Crônicas

Inversão de valor

Quando se comenta, horrorizado, que um menino brincando no quintal da sua casa foi morto por policiais, alguém logo questiona porque não se revolta com a morte de tantos policiais em serviço.

Por: Marilene Depes em 15 de junho de 2020

Quando se comenta, horrorizado, que um menino brincando no quintal da sua casa foi morto por policiais, alguém logo questiona porque não se revolta com a morte de tantos policiais em serviço.
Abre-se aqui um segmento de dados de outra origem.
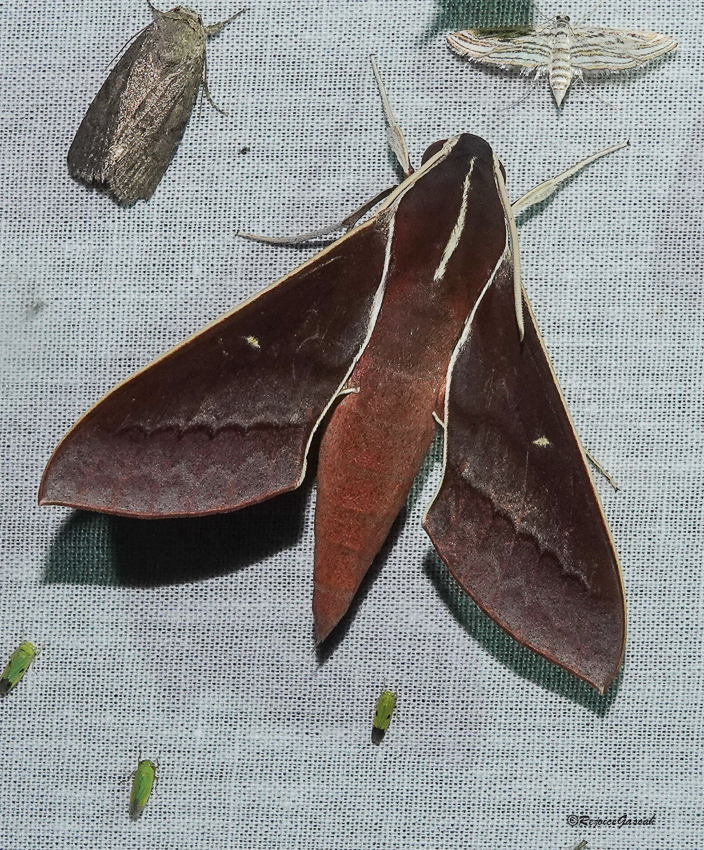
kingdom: Animalia
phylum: Arthropoda
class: Insecta
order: Lepidoptera
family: Sphingidae
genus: Theretra
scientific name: Theretra pallicosta
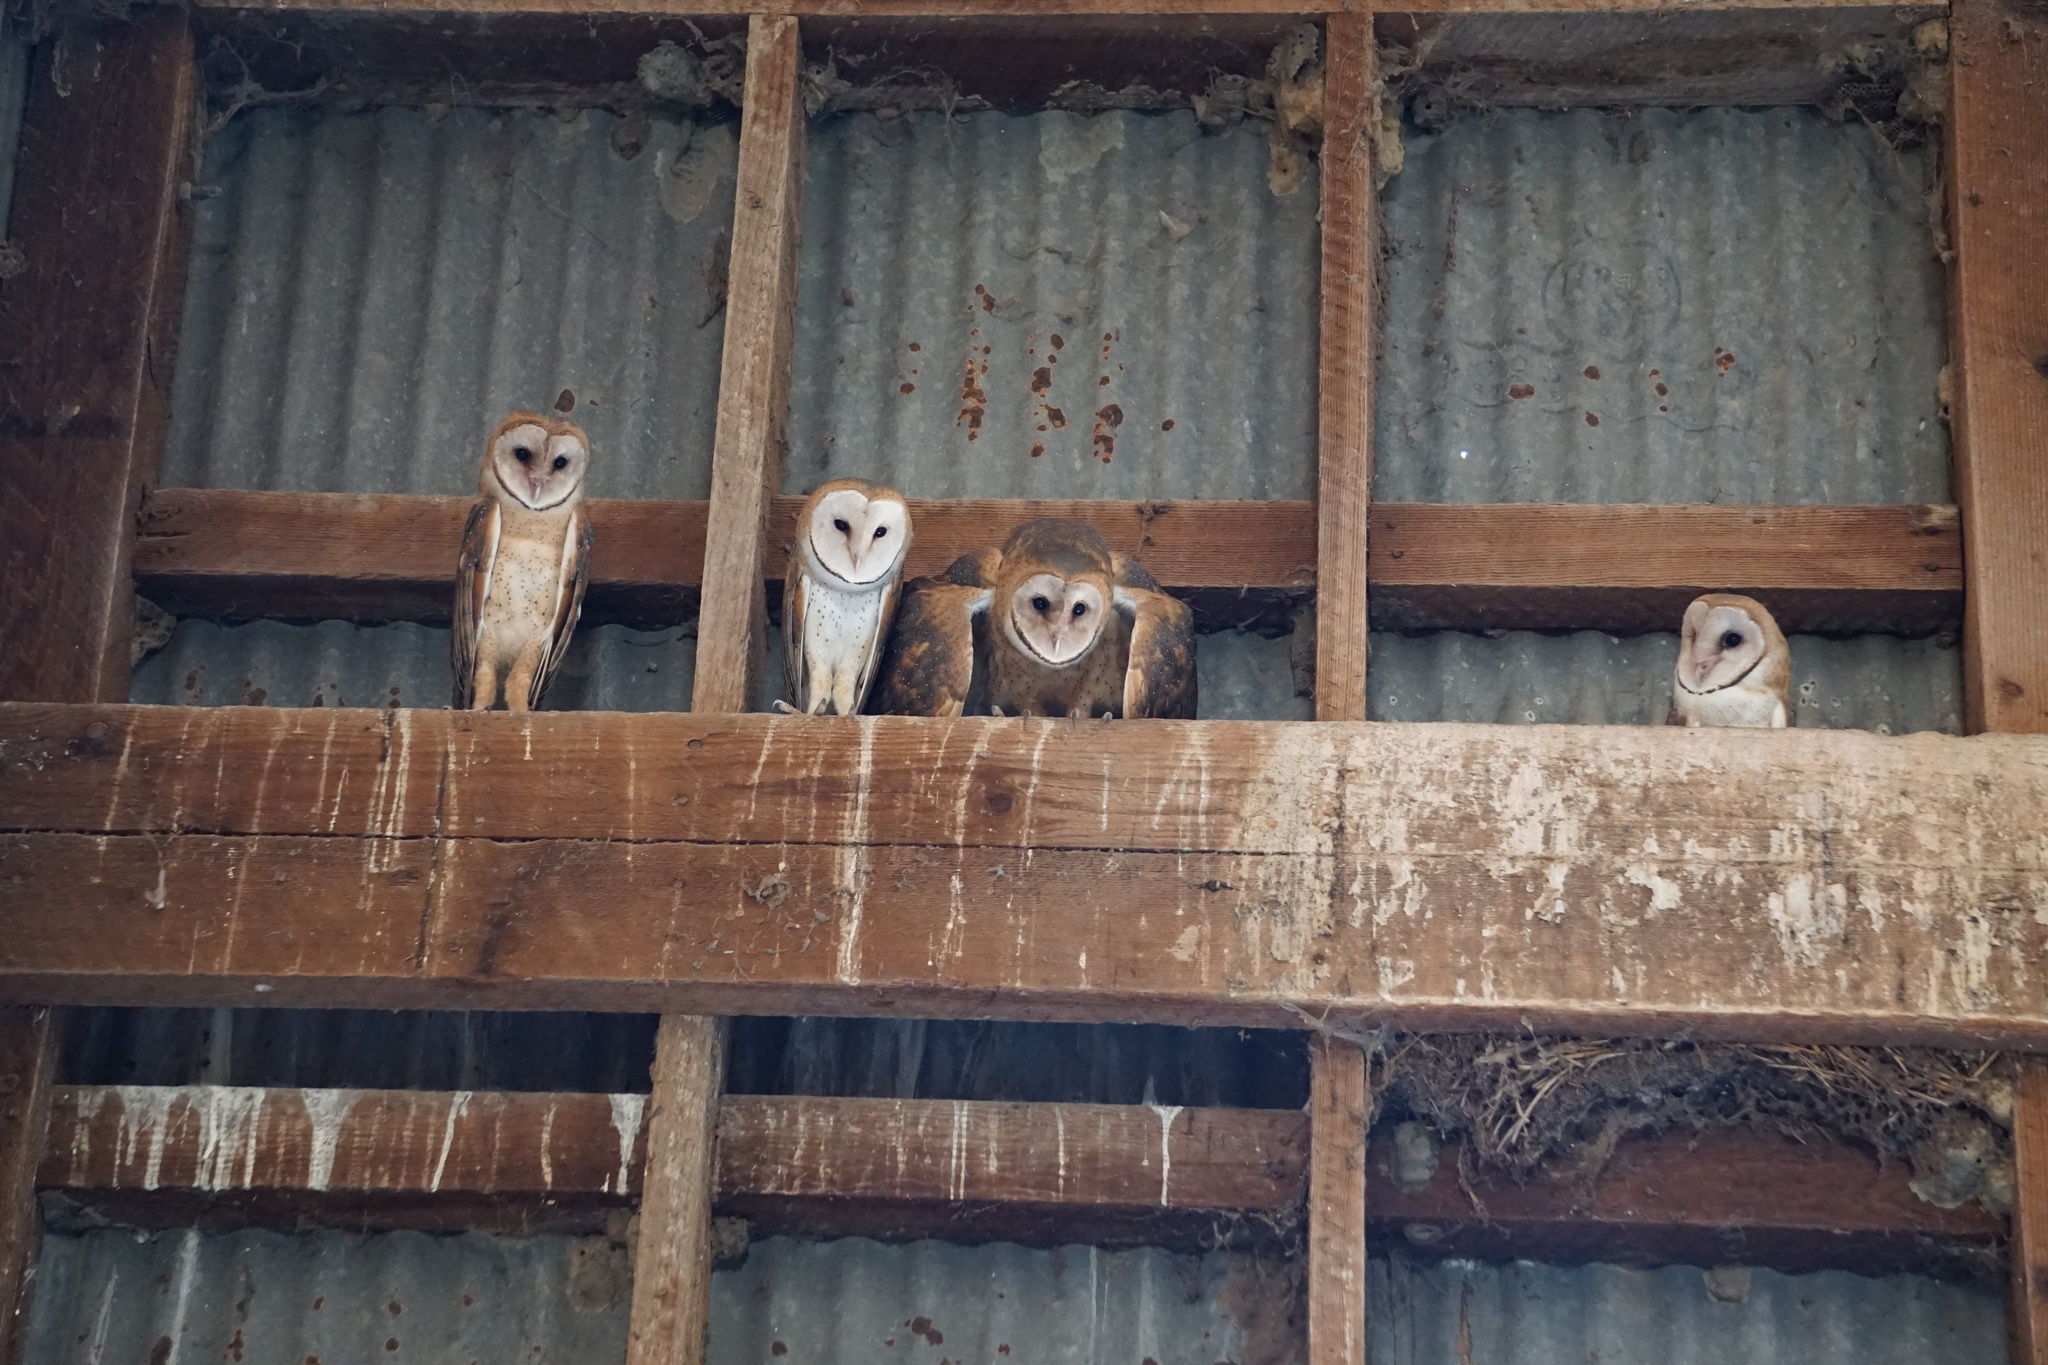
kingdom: Animalia
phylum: Chordata
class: Aves
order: Strigiformes
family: Tytonidae
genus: Tyto
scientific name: Tyto alba
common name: Barn owl
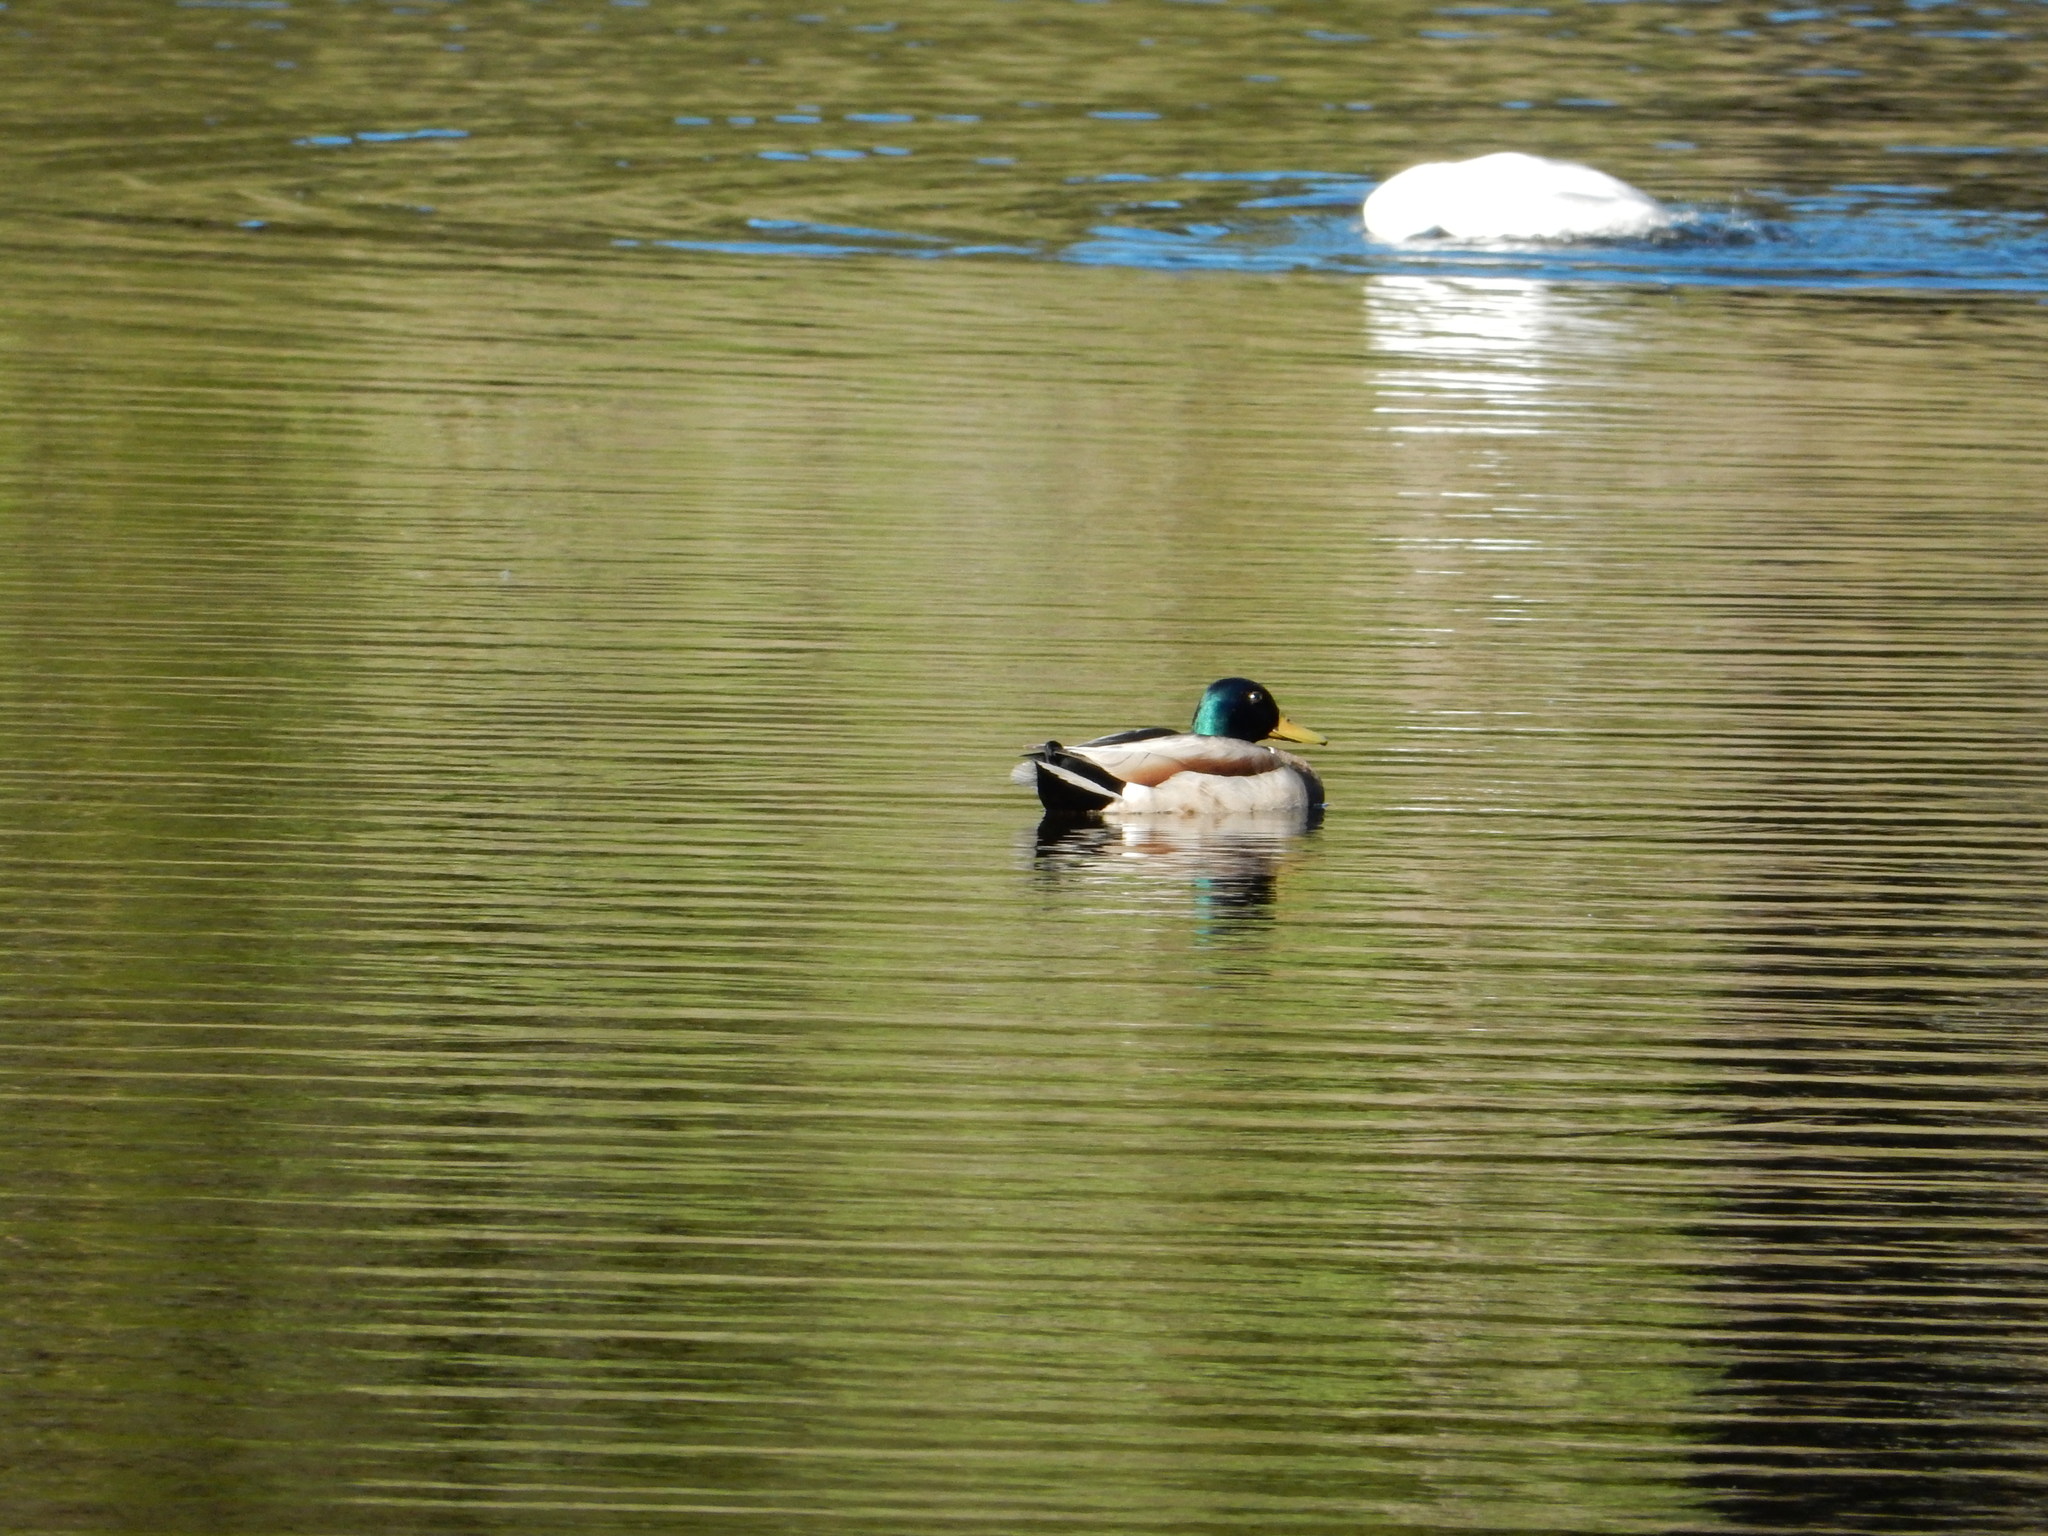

Quando se leva uma cesta básica para uma família com fome, questiona que com uma cesta básica não se vai resolver a fome do mundo. Quando alguém decide alimentar um cachorro de rua, se critica a preocupação com animais e não com as crianças abandonadas. E se revolve adotar uma criança, tem sempre um parecer contrário citando a genética negativa e as possibilidades daquela criança se tornar um problema futuro.
Um exemplo concreto é vivenciado por um grupo, entre familiares e amigos, que realizam um projeto de atendimento à população de rua. Eles dedicam os domingos a preparar e entregar alimentos, e no inverno recolhem e distribuem agasalhos e cobertores. Enfim, eles cuidam dos mais miseráveis dos miseráveis, os desamparados, sem teto, em geral viciados, que não conseguem se inserir no mercado de trabalho e vivem na total marginalidade. Como esse povo é invisível durante o dia e se reúne em guetos à noite, é nesta hora que se realiza a distribuição, e enquanto entregam o alimento, de vez em quando ouvem alguém, que dentro de um carro grita que são eles os responsáveis pela manutenção dessa escória nas ruas. Na ótica do egoísmo os benfeitores sustentam e mantém a marginalidade.
As pessoas que fazem esse tipo de crítica, em geral, querem justificar a própria omissão e hipocrisia moral. Os que mais reclamam são preguiçosos, vagabundos que não fazem nada por ninguém, nem pelos animais de rua, nem pela criança abandonada, nem pelos famintos, nem pelos policiais, nem por ninguém, só reclamam e se omitem. Segundo o texto bíblico do Apocalipse, cap. III, vers. 16, “ Assim porque és morno, e não és frio e nem quente, vomitar-te-ei da minha boca.” O frio se acovarda, o quente age e o morno é omisso, fica em cima do muro criticando quem faz. Deus dá a um dom a cada pessoa, e ao colocar esse dom a serviço, por pouco que seja, é possível tentar transformar o mundo num lugar melhor para se viver, sem tantas injustiças. E nesta pandemia em que as diferenças sociais são gritantes, e em que as mortes se avolumam e atingem as favelas, a tragédia vai-se tornando invisível. Que não sejamos insensíveis ao povo que clama por solidariedade.